-- Problem requirements --
Please set down the records below exactly as they appear.

-- Recorded information --
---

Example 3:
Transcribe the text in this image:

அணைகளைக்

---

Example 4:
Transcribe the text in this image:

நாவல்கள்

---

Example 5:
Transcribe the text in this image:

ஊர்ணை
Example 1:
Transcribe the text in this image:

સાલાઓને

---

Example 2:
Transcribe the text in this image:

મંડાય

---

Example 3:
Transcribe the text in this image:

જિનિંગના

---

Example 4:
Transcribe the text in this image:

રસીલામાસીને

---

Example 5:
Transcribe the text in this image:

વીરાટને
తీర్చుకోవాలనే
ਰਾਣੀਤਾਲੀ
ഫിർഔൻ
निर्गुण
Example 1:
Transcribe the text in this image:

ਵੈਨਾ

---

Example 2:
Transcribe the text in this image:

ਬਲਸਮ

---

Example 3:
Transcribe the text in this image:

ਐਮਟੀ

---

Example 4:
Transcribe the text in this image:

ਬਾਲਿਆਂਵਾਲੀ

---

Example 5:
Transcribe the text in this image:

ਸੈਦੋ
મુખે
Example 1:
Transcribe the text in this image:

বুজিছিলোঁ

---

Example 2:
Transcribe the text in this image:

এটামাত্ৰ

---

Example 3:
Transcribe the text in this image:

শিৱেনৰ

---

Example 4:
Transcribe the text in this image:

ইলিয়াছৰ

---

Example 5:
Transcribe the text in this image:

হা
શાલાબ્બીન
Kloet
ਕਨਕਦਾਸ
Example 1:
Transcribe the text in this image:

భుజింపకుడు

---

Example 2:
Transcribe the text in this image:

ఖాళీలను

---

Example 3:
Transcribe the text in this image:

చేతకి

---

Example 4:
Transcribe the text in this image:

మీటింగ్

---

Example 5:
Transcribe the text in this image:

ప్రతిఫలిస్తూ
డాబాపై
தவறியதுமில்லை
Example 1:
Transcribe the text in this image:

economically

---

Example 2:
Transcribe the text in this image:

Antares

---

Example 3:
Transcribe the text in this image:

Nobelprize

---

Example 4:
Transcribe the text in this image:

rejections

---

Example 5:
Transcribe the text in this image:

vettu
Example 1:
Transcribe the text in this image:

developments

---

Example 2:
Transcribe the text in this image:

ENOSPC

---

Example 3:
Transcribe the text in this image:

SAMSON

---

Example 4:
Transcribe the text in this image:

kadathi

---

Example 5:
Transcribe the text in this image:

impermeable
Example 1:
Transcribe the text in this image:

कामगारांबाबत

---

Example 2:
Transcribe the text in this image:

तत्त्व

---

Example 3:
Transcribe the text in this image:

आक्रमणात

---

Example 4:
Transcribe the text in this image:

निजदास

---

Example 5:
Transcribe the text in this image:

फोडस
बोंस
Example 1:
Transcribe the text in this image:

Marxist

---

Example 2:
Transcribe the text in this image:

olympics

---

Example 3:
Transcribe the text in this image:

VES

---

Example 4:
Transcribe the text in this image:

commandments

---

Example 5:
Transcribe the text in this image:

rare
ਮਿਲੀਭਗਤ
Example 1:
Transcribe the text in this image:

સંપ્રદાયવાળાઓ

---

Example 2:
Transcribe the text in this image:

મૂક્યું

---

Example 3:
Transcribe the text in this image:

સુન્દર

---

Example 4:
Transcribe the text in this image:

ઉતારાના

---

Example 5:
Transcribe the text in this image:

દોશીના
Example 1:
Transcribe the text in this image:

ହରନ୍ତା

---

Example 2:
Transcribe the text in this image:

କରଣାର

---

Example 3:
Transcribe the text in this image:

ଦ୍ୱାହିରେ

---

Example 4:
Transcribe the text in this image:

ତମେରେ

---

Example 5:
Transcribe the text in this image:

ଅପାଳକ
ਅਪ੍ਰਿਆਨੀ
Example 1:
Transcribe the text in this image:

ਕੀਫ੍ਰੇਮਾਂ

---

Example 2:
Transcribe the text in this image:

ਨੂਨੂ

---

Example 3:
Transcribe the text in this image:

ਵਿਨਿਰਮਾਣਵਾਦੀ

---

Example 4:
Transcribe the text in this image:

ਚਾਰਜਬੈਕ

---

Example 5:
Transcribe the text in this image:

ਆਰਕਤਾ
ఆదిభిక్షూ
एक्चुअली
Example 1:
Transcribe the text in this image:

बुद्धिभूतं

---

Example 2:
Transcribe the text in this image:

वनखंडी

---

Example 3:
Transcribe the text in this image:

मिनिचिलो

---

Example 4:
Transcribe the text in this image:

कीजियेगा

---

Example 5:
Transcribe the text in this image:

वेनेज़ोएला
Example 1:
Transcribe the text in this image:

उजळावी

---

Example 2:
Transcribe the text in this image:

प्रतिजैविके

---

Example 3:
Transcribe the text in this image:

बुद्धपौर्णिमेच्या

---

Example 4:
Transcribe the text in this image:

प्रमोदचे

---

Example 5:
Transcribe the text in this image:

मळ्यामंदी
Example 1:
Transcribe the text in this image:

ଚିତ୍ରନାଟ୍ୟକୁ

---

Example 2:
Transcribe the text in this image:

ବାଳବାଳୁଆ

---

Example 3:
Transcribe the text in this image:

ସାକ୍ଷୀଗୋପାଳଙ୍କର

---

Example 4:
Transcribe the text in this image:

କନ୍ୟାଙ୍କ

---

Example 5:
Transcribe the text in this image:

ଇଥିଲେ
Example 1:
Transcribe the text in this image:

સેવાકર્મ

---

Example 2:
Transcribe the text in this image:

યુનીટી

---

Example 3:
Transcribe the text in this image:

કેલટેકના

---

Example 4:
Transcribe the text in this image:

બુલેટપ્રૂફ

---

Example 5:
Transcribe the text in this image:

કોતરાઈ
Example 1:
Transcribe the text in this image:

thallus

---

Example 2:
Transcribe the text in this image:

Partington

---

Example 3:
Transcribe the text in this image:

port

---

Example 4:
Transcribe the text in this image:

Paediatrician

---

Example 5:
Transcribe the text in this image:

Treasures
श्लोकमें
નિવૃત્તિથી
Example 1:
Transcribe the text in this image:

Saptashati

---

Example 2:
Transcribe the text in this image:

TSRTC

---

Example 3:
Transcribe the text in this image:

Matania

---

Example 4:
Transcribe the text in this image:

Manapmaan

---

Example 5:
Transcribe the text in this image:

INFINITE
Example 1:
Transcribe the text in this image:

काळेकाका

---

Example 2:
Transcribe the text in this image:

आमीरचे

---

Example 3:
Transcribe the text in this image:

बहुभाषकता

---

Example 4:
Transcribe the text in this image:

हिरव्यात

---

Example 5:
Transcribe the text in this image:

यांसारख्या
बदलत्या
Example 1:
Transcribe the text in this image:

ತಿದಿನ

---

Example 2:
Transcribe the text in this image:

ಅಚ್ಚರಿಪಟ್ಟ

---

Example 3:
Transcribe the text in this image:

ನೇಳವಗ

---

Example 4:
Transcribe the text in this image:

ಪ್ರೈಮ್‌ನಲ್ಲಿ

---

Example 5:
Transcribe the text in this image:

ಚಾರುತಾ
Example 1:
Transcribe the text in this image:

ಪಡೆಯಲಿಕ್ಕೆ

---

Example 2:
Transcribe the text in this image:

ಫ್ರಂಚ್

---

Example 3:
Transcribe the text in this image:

-- Task answer --
---

Example 3:
Transcribe the text in this image:

அணைகளைக்

---

Example 4:
Transcribe the text in this image:

நாவல்கள்

---

Example 5:
Transcribe the text in this image:

ஊர்ணை
Example 1:
Transcribe the text in this image:

સાલાઓને

---

Example 2:
Transcribe the text in this image:

મંડાય

---

Example 3:
Transcribe the text in this image:

જિનિંગના

---

Example 4:
Transcribe the text in this image:

રસીલામાસીને

---

Example 5:
Transcribe the text in this image:

વીરાટને
తీర్చుకోవాలనే
ਰਾਣੀਤਾਲੀ
ഫിർഔൻ
निर्गुण
Example 1:
Transcribe the text in this image:

ਵੈਨਾ

---

Example 2:
Transcribe the text in this image:

ਬਲਸਮ

---

Example 3:
Transcribe the text in this image:

ਐਮਟੀ

---

Example 4:
Transcribe the text in this image:

ਬਾਲਿਆਂਵਾਲੀ

---

Example 5:
Transcribe the text in this image:

ਸੈਦੋ
મુખે
Example 1:
Transcribe the text in this image:

বুজিছিলোঁ

---

Example 2:
Transcribe the text in this image:

এটামাত্ৰ

---

Example 3:
Transcribe the text in this image:

শিৱেনৰ

---

Example 4:
Transcribe the text in this image:

ইলিয়াছৰ

---

Example 5:
Transcribe the text in this image:

হা
શાલાબ્બીન
Kloet
ਕਨਕਦਾਸ
Example 1:
Transcribe the text in this image:

భుజింపకుడు

---

Example 2:
Transcribe the text in this image:

ఖాళీలను

---

Example 3:
Transcribe the text in this image:

చేతకి

---

Example 4:
Transcribe the text in this image:

మీటింగ్

---

Example 5:
Transcribe the text in this image:

ప్రతిఫలిస్తూ
డాబాపై
தவறியதுமில்லை
Example 1:
Transcribe the text in this image:

economically

---

Example 2:
Transcribe the text in this image:

Antares

---

Example 3:
Transcribe the text in this image:

Nobelprize

---

Example 4:
Transcribe the text in this image:

rejections

---

Example 5:
Transcribe the text in this image:

vettu
Example 1:
Transcribe the text in this image:

developments

---

Example 2:
Transcribe the text in this image:

ENOSPC

---

Example 3:
Transcribe the text in this image:

SAMSON

---

Example 4:
Transcribe the text in this image:

kadathi

---

Example 5:
Transcribe the text in this image:

impermeable
Example 1:
Transcribe the text in this image:

कामगारांबाबत

---

Example 2:
Transcribe the text in this image:

तत्त्व

---

Example 3:
Transcribe the text in this image:

आक्रमणात

---

Example 4:
Transcribe the text in this image:

निजदास

---

Example 5:
Transcribe the text in this image:

फोडस
बोंस
Example 1:
Transcribe the text in this image:

Marxist

---

Example 2:
Transcribe the text in this image:

olympics

---

Example 3:
Transcribe the text in this image:

VES

---

Example 4:
Transcribe the text in this image:

commandments

---

Example 5:
Transcribe the text in this image:

rare
ਮਿਲੀਭਗਤ
Example 1:
Transcribe the text in this image:

સંપ્રદાયવાળાઓ

---

Example 2:
Transcribe the text in this image:

મૂક્યું

---

Example 3:
Transcribe the text in this image:

સુન્દર

---

Example 4:
Transcribe the text in this image:

ઉતારાના

---

Example 5:
Transcribe the text in this image:

દોશીના
Example 1:
Transcribe the text in this image:

ହରନ୍ତା

---

Example 2:
Transcribe the text in this image:

କରଣାର

---

Example 3:
Transcribe the text in this image:

ଦ୍ୱାହିରେ

---

Example 4:
Transcribe the text in this image:

ତମେରେ

---

Example 5:
Transcribe the text in this image:

ଅପାଳକ
ਅਪ੍ਰਿਆਨੀ
Example 1:
Transcribe the text in this image:

ਕੀਫ੍ਰੇਮਾਂ

---

Example 2:
Transcribe the text in this image:

ਨੂਨੂ

---

Example 3:
Transcribe the text in this image:

ਵਿਨਿਰਮਾਣਵਾਦੀ

---

Example 4:
Transcribe the text in this image:

ਚਾਰਜਬੈਕ

---

Example 5:
Transcribe the text in this image:

ਆਰਕਤਾ
ఆదిభిక్షూ
एक्चुअली
Example 1:
Transcribe the text in this image:

बुद्धिभूतं

---

Example 2:
Transcribe the text in this image:

वनखंडी

---

Example 3:
Transcribe the text in this image:

मिनिचिलो

---

Example 4:
Transcribe the text in this image:

कीजियेगा

---

Example 5:
Transcribe the text in this image:

वेनेज़ोएला
Example 1:
Transcribe the text in this image:

उजळावी

---

Example 2:
Transcribe the text in this image:

प्रतिजैविके

---

Example 3:
Transcribe the text in this image:

बुद्धपौर्णिमेच्या

---

Example 4:
Transcribe the text in this image:

प्रमोदचे

---

Example 5:
Transcribe the text in this image:

मळ्यामंदी
Example 1:
Transcribe the text in this image:

ଚିତ୍ରନାଟ୍ୟକୁ

---

Example 2:
Transcribe the text in this image:

ବାଳବାଳୁଆ

---

Example 3:
Transcribe the text in this image:

ସାକ୍ଷୀଗୋପାଳଙ୍କର

---

Example 4:
Transcribe the text in this image:

କନ୍ୟାଙ୍କ

---

Example 5:
Transcribe the text in this image:

ଇଥିଲେ
Example 1:
Transcribe the text in this image:

સેવાકર્મ

---

Example 2:
Transcribe the text in this image:

યુનીટી

---

Example 3:
Transcribe the text in this image:

કેલટેકના

---

Example 4:
Transcribe the text in this image:

બુલેટપ્રૂફ

---

Example 5:
Transcribe the text in this image:

કોતરાઈ
Example 1:
Transcribe the text in this image:

thallus

---

Example 2:
Transcribe the text in this image:

Partington

---

Example 3:
Transcribe the text in this image:

port

---

Example 4:
Transcribe the text in this image:

Paediatrician

---

Example 5:
Transcribe the text in this image:

Treasures
श्लोकमें
નિવૃત્તિથી
Example 1:
Transcribe the text in this image:

Saptashati

---

Example 2:
Transcribe the text in this image:

TSRTC

---

Example 3:
Transcribe the text in this image:

Matania

---

Example 4:
Transcribe the text in this image:

Manapmaan

---

Example 5:
Transcribe the text in this image:

INFINITE
Example 1:
Transcribe the text in this image:

काळेकाका

---

Example 2:
Transcribe the text in this image:

आमीरचे

---

Example 3:
Transcribe the text in this image:

बहुभाषकता

---

Example 4:
Transcribe the text in this image:

हिरव्यात

---

Example 5:
Transcribe the text in this image:

यांसारख्या
बदलत्या
Example 1:
Transcribe the text in this image:

ತಿದಿನ

---

Example 2:
Transcribe the text in this image:

ಅಚ್ಚರಿಪಟ್ಟ

---

Example 3:
Transcribe the text in this image:

ನೇಳವಗ

---

Example 4:
Transcribe the text in this image:

ಪ್ರೈಮ್‌ನಲ್ಲಿ

---

Example 5:
Transcribe the text in this image:

ಚಾರುತಾ
Example 1:
Transcribe the text in this image:

ಪಡೆಯಲಿಕ್ಕೆ

---

Example 2:
Transcribe the text in this image:

ಫ್ರಂಚ್

---

Example 3:
Transcribe the text in this image:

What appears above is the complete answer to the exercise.